**LIST OF TASKS**
a) In the article about Amway India's Power of 5 school nutrition program, which organization ran Phase I?
b) Continue the article about Amway India's Power of 5 school nutrition program from where it stops.
[TEXT FOR ANALYSIS — start]
Amway India has launched the second phase of its 'Power of 5' nutrition programme, targeting 2,500 students across 10 government schools in South Delhi with nutrition education, health monitoring and community outreach.

Amway India Launches Phase II of School Nutrition Programme

Amway India, Thursday, said that it has launched the second phase of its school nutrition programme, Power of 5, extending it to ten government and government-aided schools in South Delhi over the coming financial year. The first phase reached 40,000 people, including 10,000 schoolchildren directly. This round is smaller in scale — about 15,000 people, including roughly 2,500 students from Grades 1 to 8 — but the company is framing it as a deepening of the model rather than just an expansion in numbers.

The programme was inaugurated at Shaheed Hemu Kalani Sarvodaya Bal Vidyalaya in Lajpat Nagar, where students planted nutrition-themed kitchen gardens and herb pots, ran through sports drills, and sat down to a meal put together for the occasion. Manisha Taneja, State Nodal Officer for Education and Literacy with the Delhi government, attended as guest of honour, alongside Amway India's Managing Director Rajneesh Chopra and ChildFund India's Executive Director Anand Vishwakarma — ChildFund is the implementing partner for this phase, having taken over from the Nourishing Schools Foundation, which ran Phase I.

Chopra pointed to the behavioural shifts the company says it tracked in Phase I as the reason for pressing ahead. "By reaching over 40,000 individuals, including 10,000 children directly, we witnessed meaningful behavioural change — from children making healthier food choices and adopting better hygiene practices to embracing more nutritious lifestyles," he said, adding that the new phase is meant to push nutrition education "beyond classrooms to families and communities."

Praveen Khandelwal, the Lok Sabha MP from Chandni Chowk, framed the programme as one piece of a larger, government-led push on child nutrition through schemes like Poshan Abhiyaan, while making the point that the government can't carry that work alone. "It's a collective duty that calls for active participation from citizens, communities, and responsible corporate institutions alike," he said, calling out Amway India's programme specifically as an example of that kind of contribution.

Anand Vishwakarma of ChildFund India, which will run the programme on the ground this phase, said the organisation's focus would be on habits that outlast the intervention itself. "Nutrition education during school years is foundational to lifelong health outcomes," he said. "Through this program, we will work closely with children, teachers, and communities to nurture habits that last a lifetime."

The programme itself runs on four tracks over the year: classroom nutrition education for children, training for teachers (who take on the role of "Nutrition Champions" and are expected to work concepts into storytelling and games rather than teach them as a standalone subject), a digital learning platform paired with health-monitoring kiosks, and outreach to parents and the broader school community. There's also a peer-to-peer layer — a Nutrition Ambassador scheme where students themselves carry the material back to their classmates.
[TEXT FOR ANALYSIS — finish]
[INFORMATION GIVEN — start]
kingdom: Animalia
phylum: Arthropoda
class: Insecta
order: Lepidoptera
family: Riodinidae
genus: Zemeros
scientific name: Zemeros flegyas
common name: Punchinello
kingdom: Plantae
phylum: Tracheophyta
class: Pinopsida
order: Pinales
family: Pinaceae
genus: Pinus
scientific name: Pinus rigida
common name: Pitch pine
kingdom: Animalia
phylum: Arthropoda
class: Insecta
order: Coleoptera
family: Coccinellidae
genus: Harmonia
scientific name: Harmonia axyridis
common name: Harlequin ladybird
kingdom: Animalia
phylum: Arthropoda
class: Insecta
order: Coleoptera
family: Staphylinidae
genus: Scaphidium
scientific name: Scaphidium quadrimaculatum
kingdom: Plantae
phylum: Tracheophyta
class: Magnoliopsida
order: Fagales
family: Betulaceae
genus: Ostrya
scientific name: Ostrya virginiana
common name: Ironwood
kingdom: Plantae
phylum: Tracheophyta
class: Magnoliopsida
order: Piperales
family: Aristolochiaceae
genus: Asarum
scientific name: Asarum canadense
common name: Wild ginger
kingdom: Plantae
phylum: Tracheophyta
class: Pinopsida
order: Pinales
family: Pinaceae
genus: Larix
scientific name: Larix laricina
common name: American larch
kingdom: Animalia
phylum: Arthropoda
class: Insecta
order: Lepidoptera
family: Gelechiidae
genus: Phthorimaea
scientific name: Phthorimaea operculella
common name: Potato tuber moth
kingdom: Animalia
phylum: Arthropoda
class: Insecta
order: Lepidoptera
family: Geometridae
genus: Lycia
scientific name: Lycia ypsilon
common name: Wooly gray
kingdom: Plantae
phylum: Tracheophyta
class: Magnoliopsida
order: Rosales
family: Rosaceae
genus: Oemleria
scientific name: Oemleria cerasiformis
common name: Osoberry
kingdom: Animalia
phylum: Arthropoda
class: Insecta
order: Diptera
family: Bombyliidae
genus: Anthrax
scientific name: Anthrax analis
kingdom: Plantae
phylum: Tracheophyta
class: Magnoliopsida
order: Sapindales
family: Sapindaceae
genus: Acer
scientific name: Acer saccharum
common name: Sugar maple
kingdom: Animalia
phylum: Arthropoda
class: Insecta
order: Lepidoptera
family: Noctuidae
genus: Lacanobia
[INFORMATION GIVEN — finish]
**TASK ANSWERS**
a) The Nourishing Schools Foundation ran Phase I.

b)
Amway says it isn't just running the programme and hoping for the best. Baseline and endline assessments will track nutrition knowledge, dietary habits, BMI and other health indicators, and the stated target is for at least 70% of participating students to show a 30% improvement in nutrition knowledge and status. Whether that holds up will presumably be visible when the endline data comes in next year.

The evidence Amway is leaning on comes from an evaluation by the Nourishing Schools Foundation, which ran Phase I across Delhi and Chennai in 2025–26. According to that assessment: the share of children with a normal BMI rose 11 percentage points in Delhi and 8 in Chennai; underweight and overweight/obesity prevalence each fell by close to 5%; and handwashing with soap rose sharply — 31 points in Delhi, 38 in Chennai. The report also noted a drop in processed food intake, and found that 80–100% of surveyed students wanted the programme to continue.

Power of 5 is part of a broader set of CSR programmes Amway India runs, which the company says have reached 1.9 million people over its 28 years in India — including 840,000 people, more than 141,000 of them children, through the nutrition programme alone. The company also runs a livelihood skills initiative for women across six states and operates four telemedicine centres in Tamil Nadu's Dindigul district. It has picked up CSR recognition over the years, including the FICCI CSR Award, the Golden Peacock CSR Award and four consecutive CSR Times Awards since 2018.

The programme is pitched as contributing to two of the UN's Sustainable Development Goals — Zero Hunger and Good Health and Well-being — and to sit alongside government efforts like Poshan Abhiyaan and the School Health & Wellness Programme under Ayushman Bharat. Whether the Delhi rollout produces results comparable to Phase I's, across a different set of schools and a smaller cohort, is the thing worth watching once the endline numbers come in.